È la prima volta, non sarà l'ultima. La maggioranza si divide al momento del voto in commissione sull'emendamento che salva Radio Radicale, Lega a favore, con tutte le opposizioni. M5S contrario. La viceministra Castelli peggiora le cose con il parere negativo del governo, deciso quando era già chiaro che l'emendamento Giachetti- Sensi sarebbe passato. Così è il governo stesso ad andare sotto e le onde sotto la bara gialloverde montano.

Il contraccolpo scuote la maggioranza anche a due passi da Montecitorio, nella commissione di vigilanza Rai. L'accordo tra gialli e verdi per depotenziare con un emendamento del capogruppo leghista Capitanio la risoluzione contro il doppio incarico di Marcello Foa, presidente del cda e anche di raicom, vacilla, poi frana. I pentastellati sono divisi, discutono, litigano, chiedono alla Lega di riformulare, infine salgono in commissione decisi a votare l'emendamento, ma non ce la fanno e un attimo dopo lasciano di nuovo l'aula.

Senza numero legale tutto rinviato alla settimana prossima, e l'imbarcazione che dovrebbe trainare il paese beccheggia sempre di più. Segnali di nervosismo o annunci di crisi? Di certo elementi che ormai si accumulano. Come la telefonata di Salvini al «leghista di Fi» Toti per annunciare la probabilità del voto in settembre. O come l'ordine che lo stesso Salvini avrebbe dato ai ministri del Carroccio riuniti a casa sua: «Tenetevi pronti».

Eppure capire da cosa derivi questa fibrillazione permanente e crescente, da dove nascano i venti di crisi, non è affatto facile. Subito dopo le elezioni europee la situazione appariva ad alto rischio e tuttavia, a modo suo, ordinata. L’M5S aveva impostato una campagna elettorale estremamente aggressiva nei confronti degli alleati di governo e l'aveva persa. Il sospetto che il vincitore volesse mettere subito all'incasso il successo europeo trasferendole, tramite crisi ed elezioni, sul parlamento italiano era inevitabile.

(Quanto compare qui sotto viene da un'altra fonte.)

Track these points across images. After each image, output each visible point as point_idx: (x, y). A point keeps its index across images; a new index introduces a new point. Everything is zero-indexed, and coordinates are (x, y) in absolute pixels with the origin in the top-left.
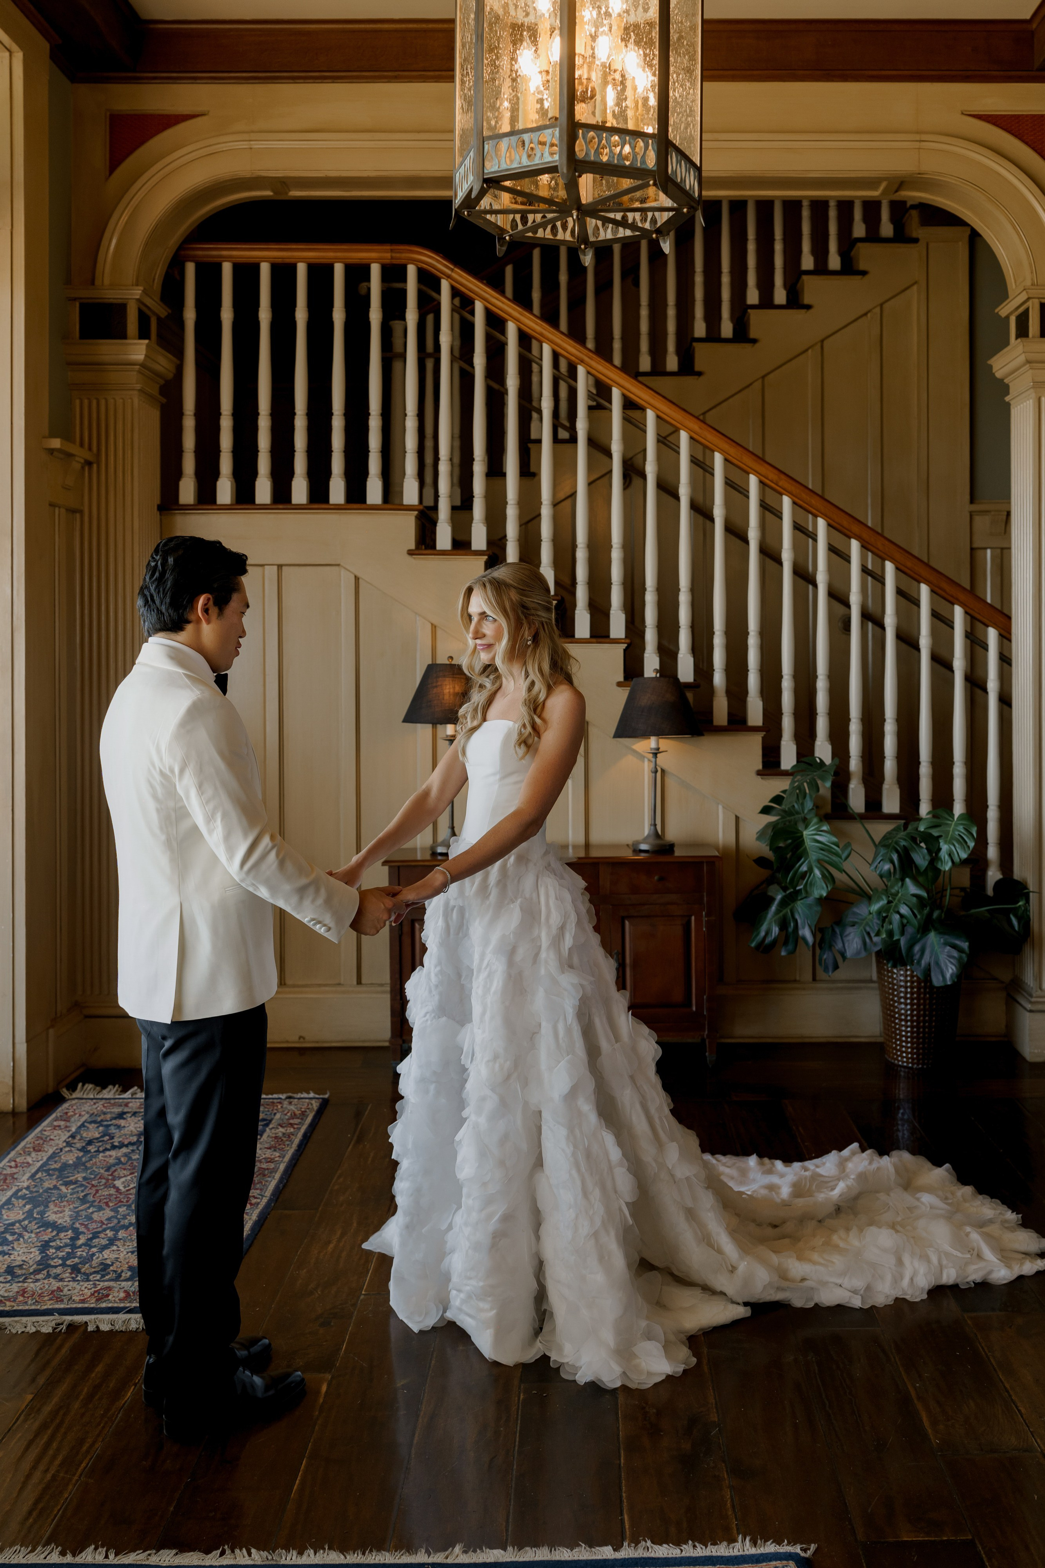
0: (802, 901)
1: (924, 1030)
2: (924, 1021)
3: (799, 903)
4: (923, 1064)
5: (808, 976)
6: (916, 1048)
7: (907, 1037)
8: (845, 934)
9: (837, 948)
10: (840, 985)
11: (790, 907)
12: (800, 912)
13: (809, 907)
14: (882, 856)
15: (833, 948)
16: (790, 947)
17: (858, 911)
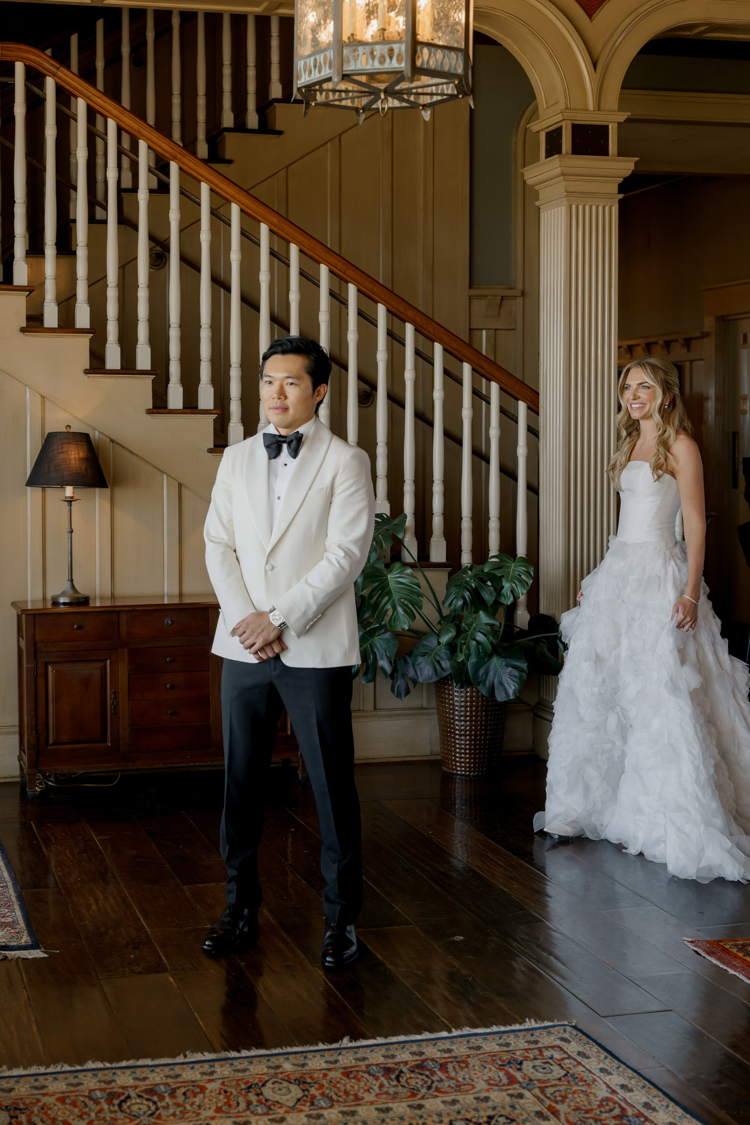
0: (379, 637)
1: (480, 742)
2: (481, 735)
3: (376, 638)
4: (478, 772)
5: (370, 706)
6: (473, 758)
7: (466, 749)
8: (417, 663)
9: (409, 676)
10: (397, 712)
11: (369, 642)
12: (378, 645)
13: (387, 641)
14: (455, 594)
15: (405, 676)
16: (370, 676)
17: (428, 644)
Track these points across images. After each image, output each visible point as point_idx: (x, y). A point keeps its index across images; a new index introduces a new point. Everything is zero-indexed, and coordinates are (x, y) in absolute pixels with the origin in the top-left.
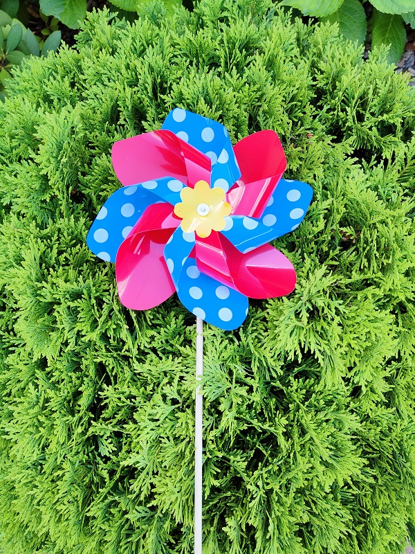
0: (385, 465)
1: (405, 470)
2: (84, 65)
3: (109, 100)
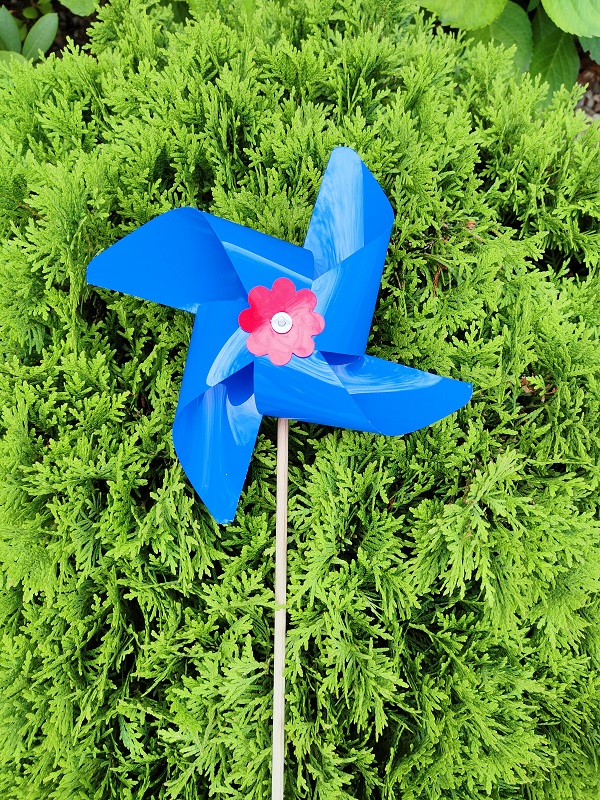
0: (565, 738)
2: (106, 83)
3: (154, 145)
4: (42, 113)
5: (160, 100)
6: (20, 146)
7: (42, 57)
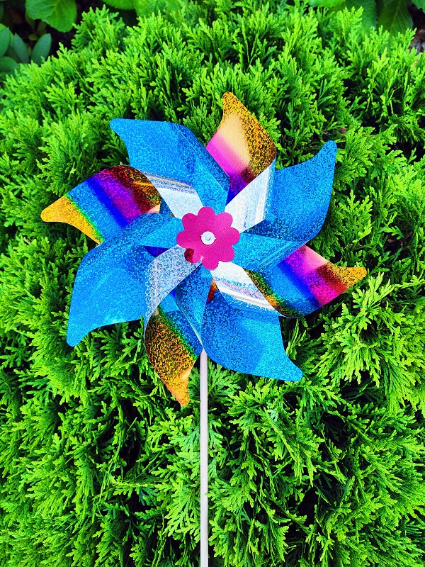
3: (122, 104)
5: (125, 72)
7: (43, 60)
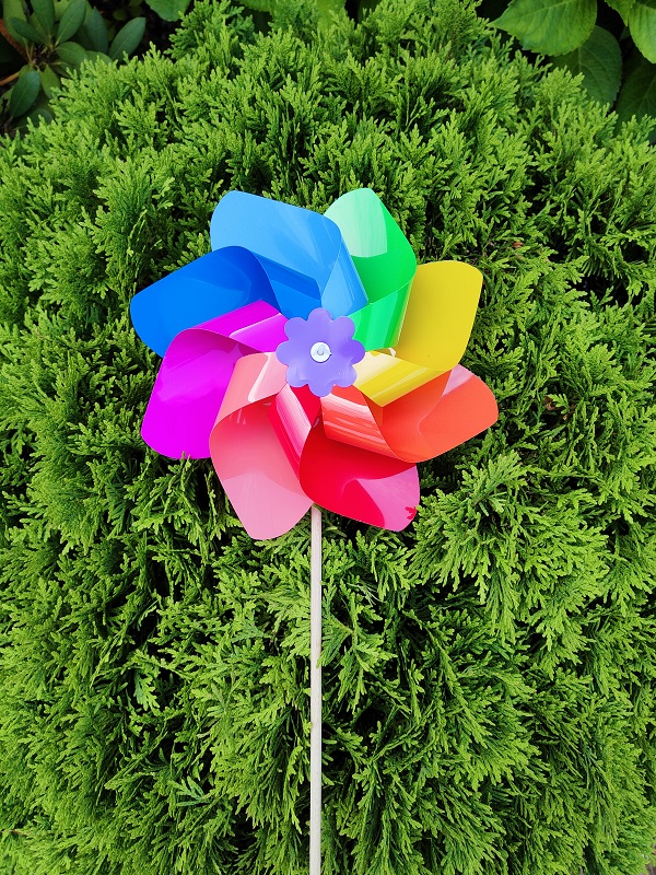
0: (564, 758)
1: (593, 769)
2: (181, 87)
3: (219, 148)
4: (119, 111)
5: (229, 106)
6: (98, 140)
7: (126, 59)
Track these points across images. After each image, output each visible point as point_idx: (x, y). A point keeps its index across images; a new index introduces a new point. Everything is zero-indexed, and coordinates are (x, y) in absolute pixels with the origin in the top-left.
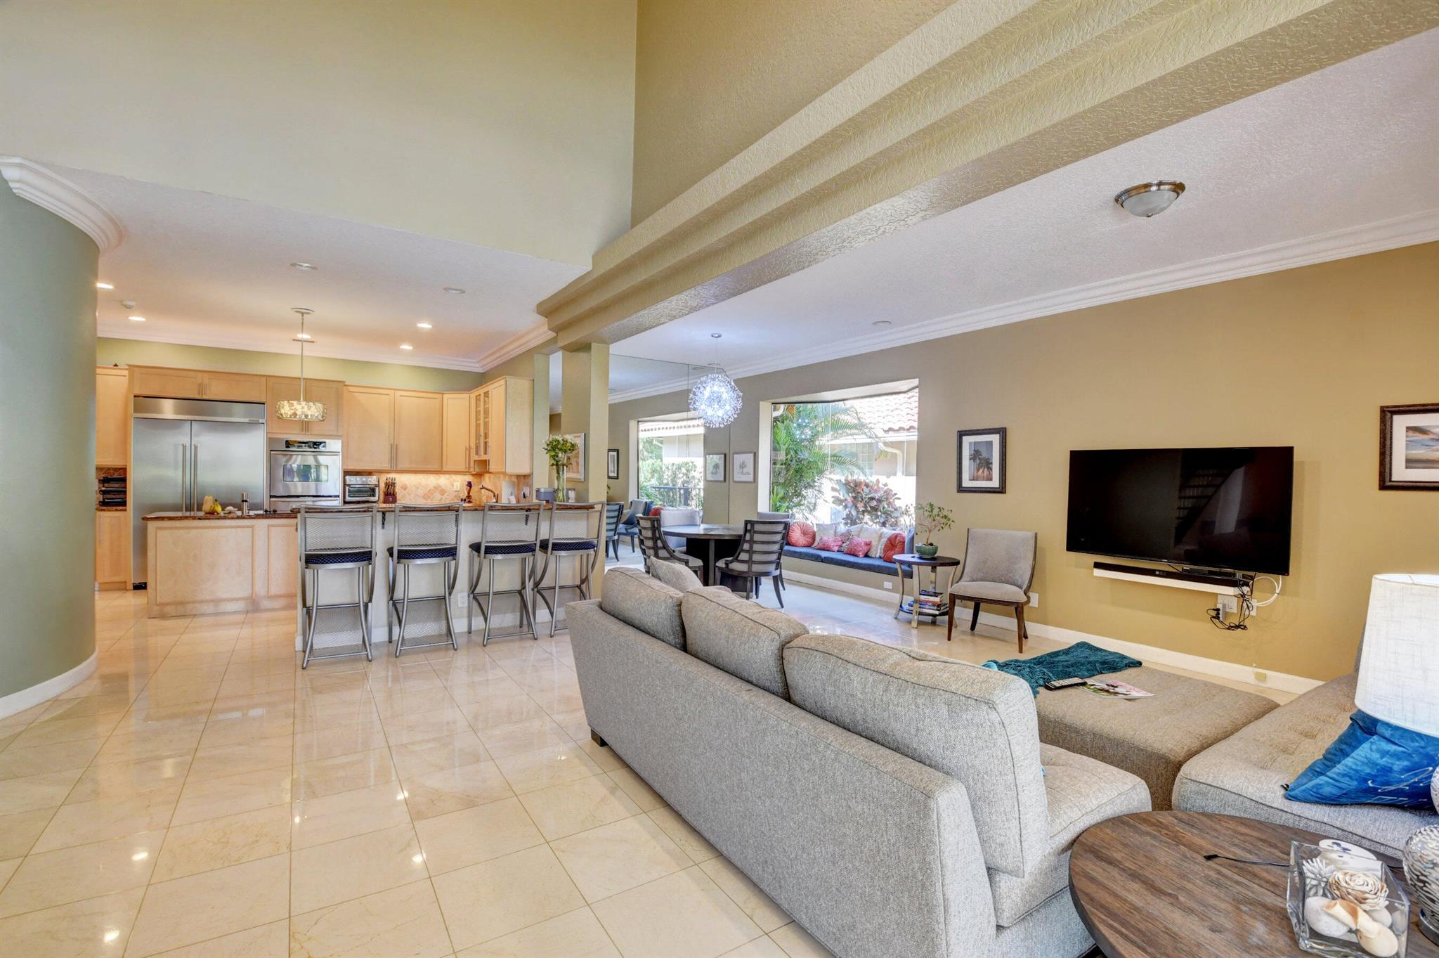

Meno di tre settimane dopo di quella chiarezza non resta nulla.

La geografia politica si è ridisegnata essenzialmente intorno alla vera partita decisiva in corso, quella con la Ue. Il premier ha letteralmente cambiato casacca, passando da un tecnico di area 5S a un leader politico in area Quirinale. Di Maio si è rimangiato gli attacchi elettorali per blindare l'alleanza di governo, ma con un Movimento ormai visibilmente poco convinto e che guarda in parte proprio a Conte e in parte a un impossibile ' ritorno alle origini'.

Nella Lega la tentazione degli ufficiali di prendere in mano le redini del governo è palesemente in contrasto con la difesa dell'alleanza gialloverde del leader. Intorno piovono pietre. Sulla Lega stessa, moltiplicando le sofferenze e le divisioni interne dei 5S. Sul Csm sino a lambire il Quirinale, con ciò decurtando la possibilità di intervenire del capo dello Stato.

Al formicaio impazzito della politica italiana, dove nessuno oggi sembra disporre di una strategia e dove i venti di crisi sembrano più una tempesta ingovernata che il risultato di qualche piano d'azione definito, corrisponde la lucidità fredda dell'offensiva europea. Bruxelles ha atteso l'esito delle elezioni europee ma, appena ufficializzato un risultato che certificava il mancato sfondamento da parte dei sovranisti, ha attaccato prendendo a pretesto un scostamento in realtà minimo su conti. L'obiettivo è politico e non contabile.

La Ue vuole da Roma un rovesciamento negli indirizzi di politica economica e per questo non si fermerà nella marcia verso la procedura d'infrazione per debito, dunque verso il commissariamento, senza una manovra correttiva che certifichi la resa del governo gialloverde e senza assicurazione sulla successiva legge di bilancio. Anche se si finge convinta che alla fine la Ue accetterà le cifre portate dal ministro Tria, eviterà la procedura anche senza manovra correttiva, e poi ripartirà da zero con le trattive sulla legge di bilancio in autunno, la Lega sa benissimo che le cose non stanno così.

Dunque Salvini deve decidere se affrontare la sfida con l'Europa dopo elezioni anticipate in settembre, con un nuovo governo, una nuova maggioranza e probabilmente in veste di premier, oppure lasciare che dell'incombenza si incarichi Conte, evitando di assumersi dunque tutte le responsabilità. Trai molti elementi che giustificano la fibrillazione di questi giorni, il dilemma del capo leghista è, se non l'unico, almeno il principale.